Dataset records
---*---

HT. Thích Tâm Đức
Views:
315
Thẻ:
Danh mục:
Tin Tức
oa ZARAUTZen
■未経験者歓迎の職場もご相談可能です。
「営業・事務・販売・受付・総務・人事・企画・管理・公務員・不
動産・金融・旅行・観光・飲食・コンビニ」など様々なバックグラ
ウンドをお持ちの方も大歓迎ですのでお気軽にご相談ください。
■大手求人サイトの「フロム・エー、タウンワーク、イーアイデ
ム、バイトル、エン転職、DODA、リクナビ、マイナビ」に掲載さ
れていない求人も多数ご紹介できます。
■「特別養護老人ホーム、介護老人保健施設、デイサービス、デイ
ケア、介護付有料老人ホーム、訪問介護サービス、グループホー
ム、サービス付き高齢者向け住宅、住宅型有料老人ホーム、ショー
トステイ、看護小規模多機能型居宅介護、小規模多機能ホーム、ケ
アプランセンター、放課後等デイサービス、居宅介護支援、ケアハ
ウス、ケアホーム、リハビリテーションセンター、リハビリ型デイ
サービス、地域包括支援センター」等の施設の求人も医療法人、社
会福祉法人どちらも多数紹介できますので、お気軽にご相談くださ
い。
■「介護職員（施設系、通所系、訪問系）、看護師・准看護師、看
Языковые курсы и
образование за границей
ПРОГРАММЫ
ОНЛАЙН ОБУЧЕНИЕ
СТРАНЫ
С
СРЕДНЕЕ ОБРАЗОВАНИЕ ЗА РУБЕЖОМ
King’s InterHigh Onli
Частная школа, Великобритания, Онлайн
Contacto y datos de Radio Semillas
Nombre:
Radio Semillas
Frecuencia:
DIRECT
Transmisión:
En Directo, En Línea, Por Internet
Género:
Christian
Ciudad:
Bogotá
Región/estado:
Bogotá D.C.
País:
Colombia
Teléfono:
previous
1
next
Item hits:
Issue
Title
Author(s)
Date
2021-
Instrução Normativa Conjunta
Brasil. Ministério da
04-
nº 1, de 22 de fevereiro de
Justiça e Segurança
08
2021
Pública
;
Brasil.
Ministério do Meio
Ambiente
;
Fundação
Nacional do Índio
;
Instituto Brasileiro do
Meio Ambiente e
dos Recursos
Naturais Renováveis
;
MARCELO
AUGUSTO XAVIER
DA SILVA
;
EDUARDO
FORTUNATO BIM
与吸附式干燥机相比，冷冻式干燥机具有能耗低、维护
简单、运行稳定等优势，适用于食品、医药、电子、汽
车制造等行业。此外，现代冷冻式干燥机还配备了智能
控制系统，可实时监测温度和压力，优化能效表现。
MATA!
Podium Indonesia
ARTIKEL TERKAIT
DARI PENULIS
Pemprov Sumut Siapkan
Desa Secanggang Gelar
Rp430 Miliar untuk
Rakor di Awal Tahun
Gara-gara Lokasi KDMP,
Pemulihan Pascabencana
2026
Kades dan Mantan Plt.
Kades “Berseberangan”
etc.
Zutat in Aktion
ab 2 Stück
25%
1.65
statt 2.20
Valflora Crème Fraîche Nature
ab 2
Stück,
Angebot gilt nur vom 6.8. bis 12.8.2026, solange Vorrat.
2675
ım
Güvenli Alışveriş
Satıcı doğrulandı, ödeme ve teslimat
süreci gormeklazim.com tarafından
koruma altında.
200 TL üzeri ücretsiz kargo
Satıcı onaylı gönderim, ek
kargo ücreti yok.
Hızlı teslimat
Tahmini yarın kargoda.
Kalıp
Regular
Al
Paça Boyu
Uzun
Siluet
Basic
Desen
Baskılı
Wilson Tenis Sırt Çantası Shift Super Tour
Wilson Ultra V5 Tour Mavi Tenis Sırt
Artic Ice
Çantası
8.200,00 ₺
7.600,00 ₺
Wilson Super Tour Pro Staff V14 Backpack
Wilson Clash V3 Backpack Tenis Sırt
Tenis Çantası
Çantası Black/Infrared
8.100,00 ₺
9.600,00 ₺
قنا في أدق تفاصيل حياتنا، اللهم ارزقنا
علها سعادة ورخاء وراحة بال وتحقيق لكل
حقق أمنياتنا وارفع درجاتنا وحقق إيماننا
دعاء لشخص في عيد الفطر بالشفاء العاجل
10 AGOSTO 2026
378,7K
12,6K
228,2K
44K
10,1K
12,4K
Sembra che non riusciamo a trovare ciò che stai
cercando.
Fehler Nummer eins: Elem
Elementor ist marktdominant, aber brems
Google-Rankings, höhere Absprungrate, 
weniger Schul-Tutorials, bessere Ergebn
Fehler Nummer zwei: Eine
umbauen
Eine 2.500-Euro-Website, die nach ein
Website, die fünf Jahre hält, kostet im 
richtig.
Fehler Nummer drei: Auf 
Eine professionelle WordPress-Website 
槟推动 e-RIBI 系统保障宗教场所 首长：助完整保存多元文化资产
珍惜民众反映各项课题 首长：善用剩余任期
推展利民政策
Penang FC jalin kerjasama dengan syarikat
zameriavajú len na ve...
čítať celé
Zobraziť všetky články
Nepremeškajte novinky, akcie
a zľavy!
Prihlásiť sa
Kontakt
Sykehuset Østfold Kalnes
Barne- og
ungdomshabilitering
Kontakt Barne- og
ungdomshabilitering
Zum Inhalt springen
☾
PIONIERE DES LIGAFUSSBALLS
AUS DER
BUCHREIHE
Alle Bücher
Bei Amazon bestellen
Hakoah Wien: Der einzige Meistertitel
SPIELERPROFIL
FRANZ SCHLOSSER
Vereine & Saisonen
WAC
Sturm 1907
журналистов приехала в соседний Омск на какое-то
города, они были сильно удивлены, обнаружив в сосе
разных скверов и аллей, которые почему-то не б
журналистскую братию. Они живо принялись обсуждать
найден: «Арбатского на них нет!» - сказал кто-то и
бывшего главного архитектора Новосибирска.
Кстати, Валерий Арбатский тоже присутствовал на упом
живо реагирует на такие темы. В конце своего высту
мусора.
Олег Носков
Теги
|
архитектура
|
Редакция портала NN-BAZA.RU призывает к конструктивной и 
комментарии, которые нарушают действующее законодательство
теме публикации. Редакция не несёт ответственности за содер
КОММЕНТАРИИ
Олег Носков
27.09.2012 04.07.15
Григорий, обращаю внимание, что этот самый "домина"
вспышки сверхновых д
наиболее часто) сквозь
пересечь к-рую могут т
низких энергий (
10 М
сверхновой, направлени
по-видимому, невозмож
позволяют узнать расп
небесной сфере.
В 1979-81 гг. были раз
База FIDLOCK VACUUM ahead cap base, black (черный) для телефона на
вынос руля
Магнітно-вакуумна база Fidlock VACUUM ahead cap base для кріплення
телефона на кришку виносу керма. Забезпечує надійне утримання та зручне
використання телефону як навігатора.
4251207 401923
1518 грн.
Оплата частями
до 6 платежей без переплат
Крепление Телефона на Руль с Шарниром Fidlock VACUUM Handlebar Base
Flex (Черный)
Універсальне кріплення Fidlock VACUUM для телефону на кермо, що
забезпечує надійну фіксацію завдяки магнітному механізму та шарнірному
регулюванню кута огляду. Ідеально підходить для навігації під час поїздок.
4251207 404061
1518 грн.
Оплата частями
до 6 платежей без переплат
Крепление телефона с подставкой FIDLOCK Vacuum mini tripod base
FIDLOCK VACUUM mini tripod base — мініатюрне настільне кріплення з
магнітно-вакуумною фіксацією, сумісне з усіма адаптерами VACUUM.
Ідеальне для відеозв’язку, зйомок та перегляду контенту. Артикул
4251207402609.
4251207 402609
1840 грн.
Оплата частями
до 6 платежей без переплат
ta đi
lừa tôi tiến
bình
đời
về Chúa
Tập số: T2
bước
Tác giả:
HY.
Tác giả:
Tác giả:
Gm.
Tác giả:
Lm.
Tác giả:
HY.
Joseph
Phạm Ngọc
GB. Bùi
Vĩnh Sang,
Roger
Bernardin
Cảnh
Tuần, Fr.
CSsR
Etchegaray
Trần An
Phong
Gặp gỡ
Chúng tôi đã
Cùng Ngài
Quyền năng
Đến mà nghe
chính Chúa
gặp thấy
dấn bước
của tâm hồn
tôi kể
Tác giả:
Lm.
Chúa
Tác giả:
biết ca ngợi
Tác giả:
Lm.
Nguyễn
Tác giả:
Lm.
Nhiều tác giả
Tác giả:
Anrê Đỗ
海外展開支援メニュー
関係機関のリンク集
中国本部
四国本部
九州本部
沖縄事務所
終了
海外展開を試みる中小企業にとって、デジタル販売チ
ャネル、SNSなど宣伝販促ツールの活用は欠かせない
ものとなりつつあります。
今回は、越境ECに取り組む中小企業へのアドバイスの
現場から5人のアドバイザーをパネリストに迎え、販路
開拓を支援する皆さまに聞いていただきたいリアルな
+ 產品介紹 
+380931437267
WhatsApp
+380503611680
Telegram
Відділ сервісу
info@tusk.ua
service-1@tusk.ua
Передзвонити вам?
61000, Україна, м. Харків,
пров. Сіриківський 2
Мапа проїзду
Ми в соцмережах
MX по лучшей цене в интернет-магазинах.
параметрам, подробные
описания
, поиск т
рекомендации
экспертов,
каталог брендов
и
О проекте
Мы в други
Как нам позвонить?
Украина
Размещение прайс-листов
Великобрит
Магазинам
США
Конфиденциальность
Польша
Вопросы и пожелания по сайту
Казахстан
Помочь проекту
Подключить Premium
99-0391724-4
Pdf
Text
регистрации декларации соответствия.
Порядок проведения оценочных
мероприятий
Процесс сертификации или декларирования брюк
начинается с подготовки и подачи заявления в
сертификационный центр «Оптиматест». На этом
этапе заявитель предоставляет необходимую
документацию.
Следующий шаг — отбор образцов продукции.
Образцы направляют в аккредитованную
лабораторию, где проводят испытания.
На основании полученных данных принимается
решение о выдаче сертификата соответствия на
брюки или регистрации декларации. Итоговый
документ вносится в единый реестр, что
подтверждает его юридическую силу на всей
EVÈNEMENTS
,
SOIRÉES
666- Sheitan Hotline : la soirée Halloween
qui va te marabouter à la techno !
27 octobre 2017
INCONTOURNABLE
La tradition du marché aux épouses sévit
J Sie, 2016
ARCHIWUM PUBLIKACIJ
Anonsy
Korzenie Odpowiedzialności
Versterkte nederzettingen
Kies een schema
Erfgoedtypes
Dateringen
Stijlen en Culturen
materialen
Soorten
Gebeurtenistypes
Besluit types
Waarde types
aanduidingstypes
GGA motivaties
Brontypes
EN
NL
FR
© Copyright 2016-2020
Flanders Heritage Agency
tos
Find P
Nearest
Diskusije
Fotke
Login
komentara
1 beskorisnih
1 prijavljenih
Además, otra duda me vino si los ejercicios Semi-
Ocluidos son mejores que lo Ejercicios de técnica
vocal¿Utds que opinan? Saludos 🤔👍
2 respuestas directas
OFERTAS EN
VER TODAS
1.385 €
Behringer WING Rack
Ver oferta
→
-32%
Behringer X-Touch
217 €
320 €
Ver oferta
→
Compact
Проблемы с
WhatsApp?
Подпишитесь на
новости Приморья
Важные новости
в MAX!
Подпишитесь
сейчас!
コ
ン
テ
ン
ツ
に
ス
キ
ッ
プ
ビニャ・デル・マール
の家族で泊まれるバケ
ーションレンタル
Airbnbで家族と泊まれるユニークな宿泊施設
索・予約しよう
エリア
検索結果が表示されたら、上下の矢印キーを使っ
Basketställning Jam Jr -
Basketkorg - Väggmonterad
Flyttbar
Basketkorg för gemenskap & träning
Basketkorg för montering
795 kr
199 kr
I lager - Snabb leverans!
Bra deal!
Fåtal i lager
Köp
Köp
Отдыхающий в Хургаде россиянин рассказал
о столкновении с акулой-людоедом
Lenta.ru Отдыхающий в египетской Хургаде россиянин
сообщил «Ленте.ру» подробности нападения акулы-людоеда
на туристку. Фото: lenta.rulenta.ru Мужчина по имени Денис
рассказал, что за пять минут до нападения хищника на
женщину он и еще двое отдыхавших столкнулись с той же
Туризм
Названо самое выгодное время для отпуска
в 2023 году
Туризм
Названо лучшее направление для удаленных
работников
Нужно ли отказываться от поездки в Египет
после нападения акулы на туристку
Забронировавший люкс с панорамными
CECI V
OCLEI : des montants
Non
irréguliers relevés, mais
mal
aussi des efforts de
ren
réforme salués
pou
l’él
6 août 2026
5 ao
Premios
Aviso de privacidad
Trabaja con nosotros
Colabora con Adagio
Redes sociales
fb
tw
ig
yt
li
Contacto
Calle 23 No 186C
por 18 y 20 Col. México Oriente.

---*---

**Directions**
Copy the entries word for word from the first line through the line containing "Частная школа, Великобритания, Онлайн", including that line.

**Your solution**
HT. Thích Tâm Đức
Views:
315
Thẻ:
Danh mục:
Tin Tức
oa ZARAUTZen
■未経験者歓迎の職場もご相談可能です。
「営業・事務・販売・受付・総務・人事・企画・管理・公務員・不
動産・金融・旅行・観光・飲食・コンビニ」など様々なバックグラ
ウンドをお持ちの方も大歓迎ですのでお気軽にご相談ください。
■大手求人サイトの「フロム・エー、タウンワーク、イーアイデ
ム、バイトル、エン転職、DODA、リクナビ、マイナビ」に掲載さ
れていない求人も多数ご紹介できます。
■「特別養護老人ホーム、介護老人保健施設、デイサービス、デイ
ケア、介護付有料老人ホーム、訪問介護サービス、グループホー
ム、サービス付き高齢者向け住宅、住宅型有料老人ホーム、ショー
トステイ、看護小規模多機能型居宅介護、小規模多機能ホーム、ケ
アプランセンター、放課後等デイサービス、居宅介護支援、ケアハ
ウス、ケアホーム、リハビリテーションセンター、リハビリ型デイ
サービス、地域包括支援センター」等の施設の求人も医療法人、社
会福祉法人どちらも多数紹介できますので、お気軽にご相談くださ
い。
■「介護職員（施設系、通所系、訪問系）、看護師・准看護師、看
Языковые курсы и
образование за границей
ПРОГРАММЫ
ОНЛАЙН ОБУЧЕНИЕ
СТРАНЫ
С
СРЕДНЕЕ ОБРАЗОВАНИЕ ЗА РУБЕЖОМ
King’s InterHigh Onli
Частная школа, Великобритания, Онлайн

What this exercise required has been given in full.